┌─ Data section

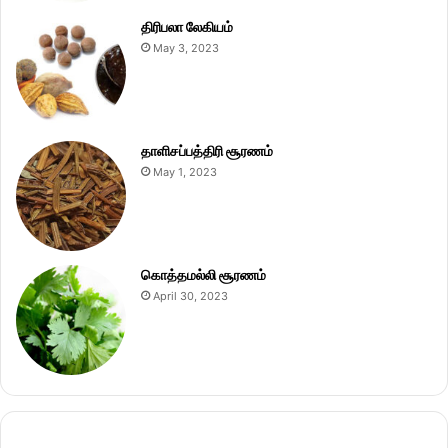
திரிபலா லேகியம்
May 3, 2023
தாளிசப்பத்திரி சூரணம்
May 1, 2023
கொத்தமல்லி சூரணம்
April 30, 2023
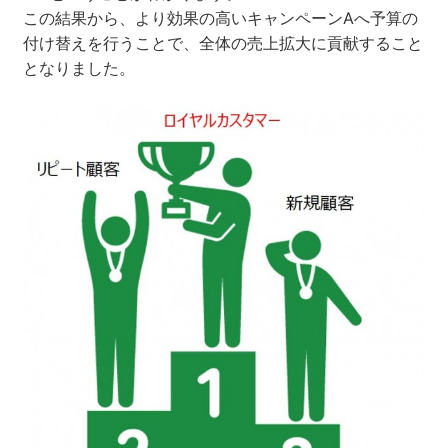
この結果から、より効果の高いキャンペーンAへ予算の
付け替えを行うことで、全体の売上拡大に貢献すること
となりました。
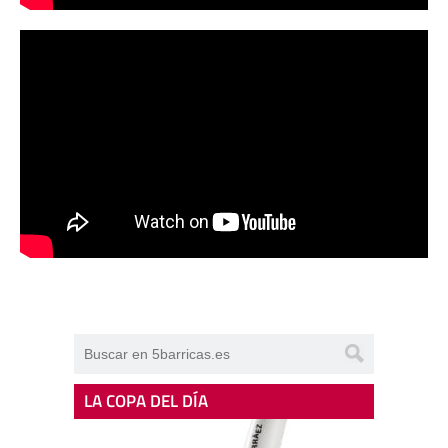
LA COPA DEL DÍA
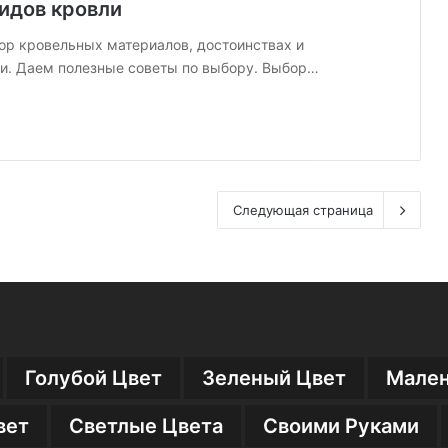
т
идов кровли
о
р кровельных материалов, достоинствах и
)
и. Даем полезные советы по выбору. Выбор…
Следующая страница
Голубой Цвет
Зеленый Цвет
Мален
вет
Светлые Цвета
Своими Руками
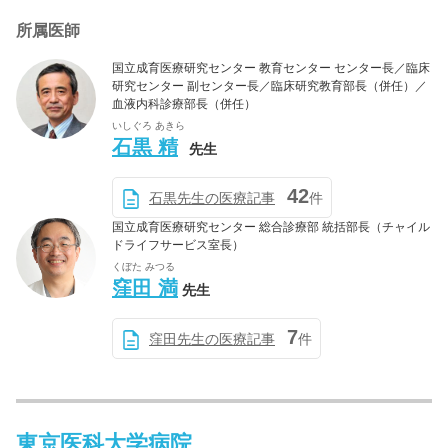
所属医師
国立成育医療研究センター 教育センター センター長／臨床
研究センター 副センター長／臨床研究教育部長（併任）／
血液内科診療部長（併任）
いしぐろ あきら
石黒 精
先生
42
石黒先生の医療記事
件
国立成育医療研究センター 総合診療部 統括部長（チャイル
ドライフサービス室長）
くぼた みつる
窪田 満
先生
7
窪田先生の医療記事
件
東京医科大学病院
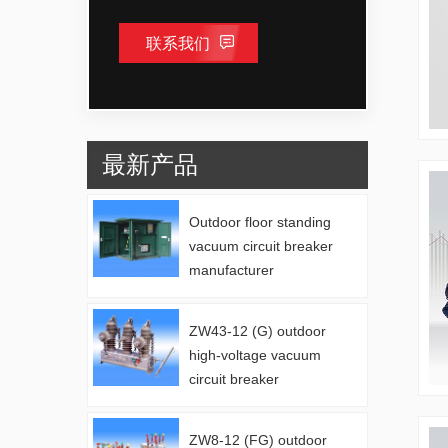
联系我们
最新产品
Outdoor floor standing
vacuum circuit breaker
manufacturer
ZW43-12 (G) outdoor
high-voltage vacuum
circuit breaker
manufacturer
ZW8-12 (FG) outdoor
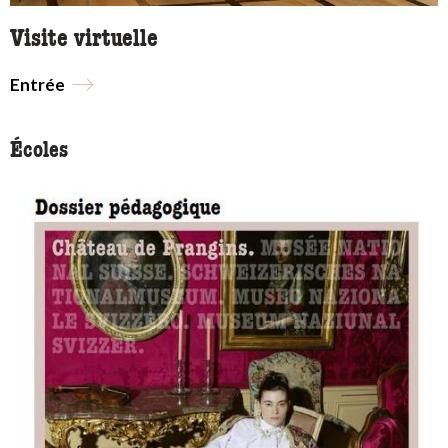
Visite virtuelle
Entrée
Écoles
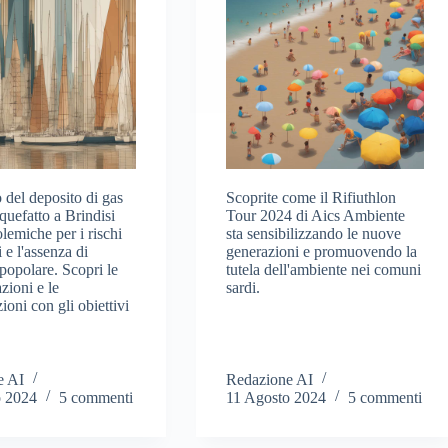
o del deposito di gas
Scoprite come il Rifiuthlon
iquefatto a Brindisi
Tour 2024 di Aics Ambiente
lemiche per i rischi
sta sensibilizzando le nuove
 e l'assenza di
generazioni e promuovendo la
popolare. Scopri le
tutela dell'ambiente nei comuni
zioni e le
sardi.
ioni con gli obiettivi
e AI
Redazione AI
o 2024
5 commenti
11 Agosto 2024
5 commenti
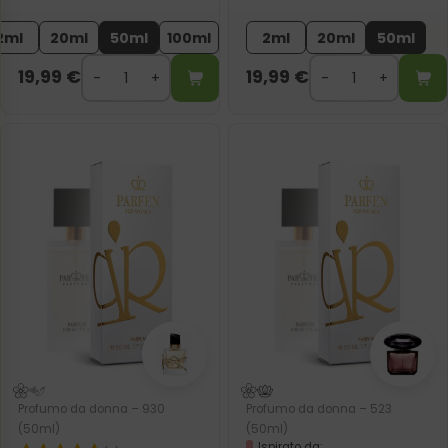
2ml
20ml
50ml
100ml
2ml
20ml
50ml
19,99
€
19,99
€
Profumo da donna – 930
Profumo da donna – 523
(50ml)
(50ml)
Ispirato da:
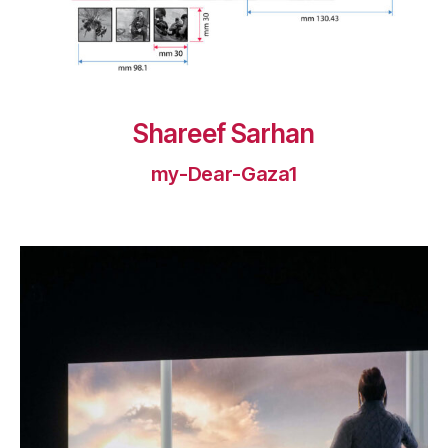
Shareef Sarhan
my-Dear-Gaza1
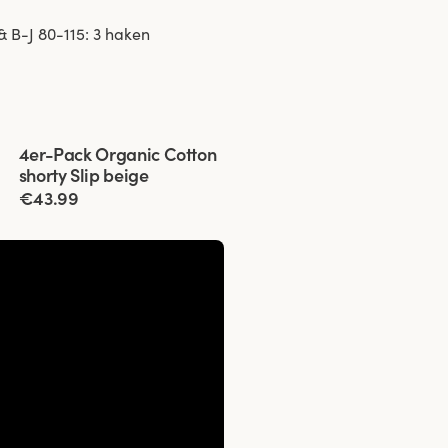
 B-J 80-115: 3 haken
Viewing image 1 of 3
4er-Pack Organic Cotton
shorty Slip beige
€43.99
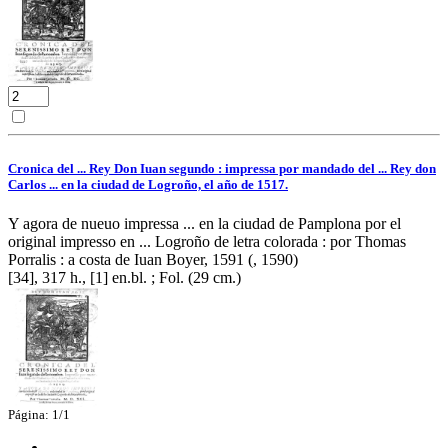
Cronica del ... Rey Don Iuan segundo : impressa por mandado del ... Rey don
Carlos ... en la ciudad de Logroño, el año de 1517.
Y agora de nueuo impressa ... en la ciudad de Pamplona por el
original impresso en ... Logroño de letra colorada : por Thomas
Porralis : a costa de Iuan Boyer, 1591 (, 1590)
[34], 317 h., [1] en.bl. ; Fol. (29 cm.)
Página: 1/1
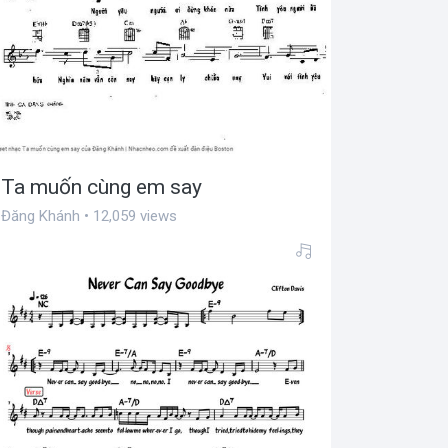
Ta muốn cùng em say
Đăng Khánh • 12,059 views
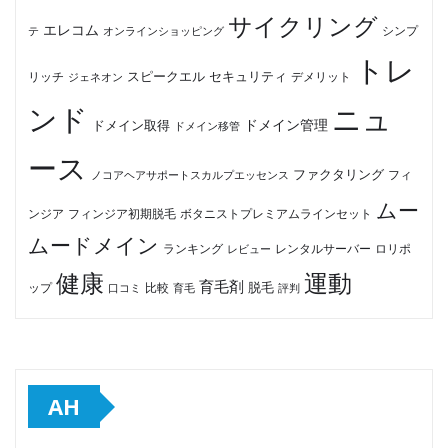
サイクリング
エレコム
テ
オンラインショッピング
シンプ
トレ
セキュリティ
スピークエル
デメリット
リッチ
ジェネオン
ンド
ニュ
ドメイン管理
ドメイン取得
ドメイン移管
ース
ファクタリング
ノコアヘアサポートスカルプエッセンス
フィ
ムー
フィンジア初期脱毛
ボタニストプレミアムラインセット
ンジア
ムードメイン
ロリポ
ランキング
レビュー
レンタルサーバー
健康
運動
育毛剤
脱毛
ップ
比較
口コミ
評判
育毛
AH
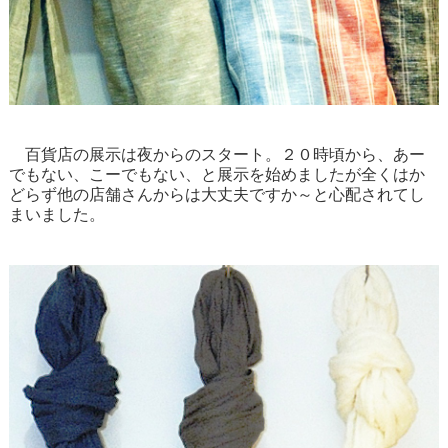
百貨店の展示は夜からのスタート。２０時頃から、あー
でもない、こーでもない、と展示を始めましたが全くはか
どらず他の店舗さんからは大丈夫ですか～と心配されてし
まいました。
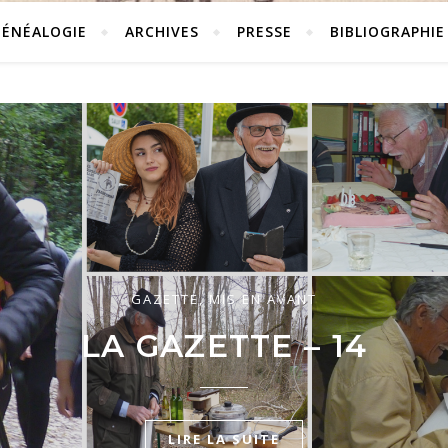
GÉNÉALOGIE
ARCHIVES
PRESSE
BIBLIOGRAPHIE
GAZETTE
,
MIS EN AVANT
LA GAZETTE – 14
LIRE LA SUITE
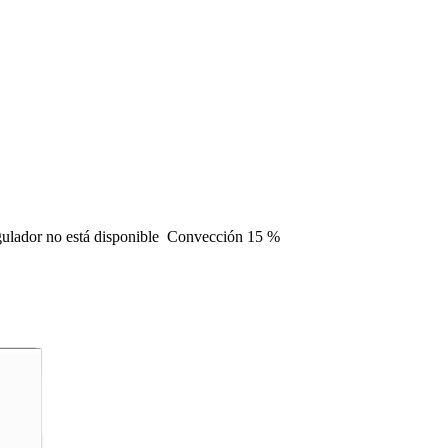
ulador
no está disponible
Convección
15 %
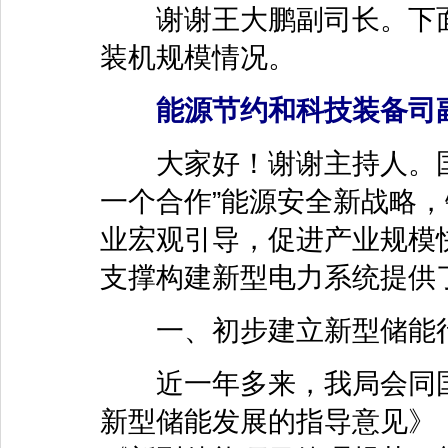
谢谢王大鹏副司长。下面
装机规模情况。
能源节约和科技装备司副
大家好！谢谢主持人。国
一个合作”能源安全新战略
业宏观引导，促进产业规模
支撑构建新型电力系统提供
一、初步建立新型储能行
近一年多来，我局会同国
新型储能发展的指导意见》《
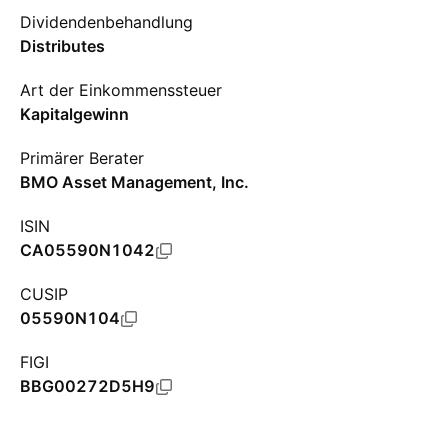
Dividendenbehandlung
Distributes
Art der Einkommenssteuer
Kapitalgewinn
Primärer Berater
BMO Asset Management, Inc.
ISIN
CA05590N1042
CUSIP
05590N104
FIGI
BBG00272D5H9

└─

Directive> Leaving the images out, print the records above exactly.

The answer>
திரிபலா லேகியம்
May 3, 2023
தாளிசப்பத்திரி சூரணம்
May 1, 2023
கொத்தமல்லி சூரணம்
April 30, 2023
この結果から、より効果の高いキャンペーンAへ予算の
付け替えを行うことで、全体の売上拡大に貢献すること
となりました。
LA COPA DEL DÍA
т
идов кровли
о
р кровельных материалов, достоинствах и
)
и. Даем полезные советы по выбору. Выбор…
Следующая страница
Голубой Цвет
Зеленый Цвет
Мален
вет
Светлые Цвета
Своими Руками
所属医師
国立成育医療研究センター 教育センター センター長／臨床
研究センター 副センター長／臨床研究教育部長（併任）／
血液内科診療部長（併任）
いしぐろ あきら
石黒 精
先生
42
石黒先生の医療記事
件
国立成育医療研究センター 総合診療部 統括部長（チャイル
ドライフサービス室長）
くぼた みつる
窪田 満
先生
7
窪田先生の医療記事
件
東京医科大学病院
联系我们
最新产品
Outdoor floor standing
vacuum circuit breaker
manufacturer
ZW43-12 (G) outdoor
high-voltage vacuum
circuit breaker
manufacturer
ZW8-12 (FG) outdoor
Visite virtuelle
Entrée
Écoles
o del deposito di gas
Scoprite come il Rifiuthlon
iquefatto a Brindisi
Tour 2024 di Aics Ambiente
lemiche per i rischi
sta sensibilizzando le nuove
 e l'assenza di
generazioni e promuovendo la
popolare. Scopri le
tutela dell'ambiente nei comuni
zioni e le
sardi.
ioni con gli obiettivi
e AI
Redazione AI
o 2024
5 commenti
11 Agosto 2024
5 commenti
2ml
20ml
50ml
100ml
2ml
20ml
50ml
19,99
€
19,99
€
Profumo da donna – 930
Profumo da donna – 523
(50ml)
(50ml)
Ispirato da:
Shareef Sarhan
my-Dear-Gaza1
 B-J 80-115: 3 haken
Viewing image 1 of 3
4er-Pack Organic Cotton
shorty Slip beige
€43.99
Cronica del ... Rey Don Iuan segundo : impressa por mandado del ... Rey don
Carlos ... en la ciudad de Logroño, el año de 1517.
Y agora de nueuo impressa ... en la ciudad de Pamplona por el
original impresso en ... Logroño de letra colorada : por Thomas
Porralis : a costa de Iuan Boyer, 1591 (, 1590)
[34], 317 h., [1] en.bl. ; Fol. (29 cm.)
Página: 1/1
Ta muốn cùng em say
Đăng Khánh • 12,059 views
サイクリング
エレコム
テ
オンラインショッピング
シンプ
トレ
セキュリティ
スピークエル
デメリット
リッチ
ジェネオン
ンド
ニュ
ドメイン管理
ドメイン取得
ドメイン移管
ース
ファクタリング
ノコアヘアサポートスカルプエッセンス
フィ
ムー
フィンジア初期脱毛
ボタニストプレミアムラインセット
ンジア
ムードメイン
ロリポ
ランキング
レビュー
レンタルサーバー
健康
運動
育毛剤
脱毛
ップ
比較
口コミ
評判
育毛
AH
百貨店の展示は夜からのスタート。２０時頃から、あー
でもない、こーでもない、と展示を始めましたが全くはか
どらず他の店舗さんからは大丈夫ですか～と心配されてし
まいました。
GÉNÉALOGIE
ARCHIVES
PRESSE
BIBLIOGRAPHIE
GAZETTE
,
MIS EN AVANT
LA GAZETTE – 14
LIRE LA SUITE
ulador
no está disponible
Convección
15 %
谢谢王大鹏副司长。下面
装机规模情况。
能源节约和科技装备司副
大家好！谢谢主持人。国
一个合作”能源安全新战略
业宏观引导，促进产业规模
支撑构建新型电力系统提供
一、初步建立新型储能行
近一年多来，我局会同国
新型储能发展的指导意见》《
Dividendenbehandlung
Distributes
Art der Einkommenssteuer
Kapitalgewinn
Primärer Berater
BMO Asset Management, Inc.
ISIN
CA05590N1042
CUSIP
05590N104
FIGI
BBG00272D5H9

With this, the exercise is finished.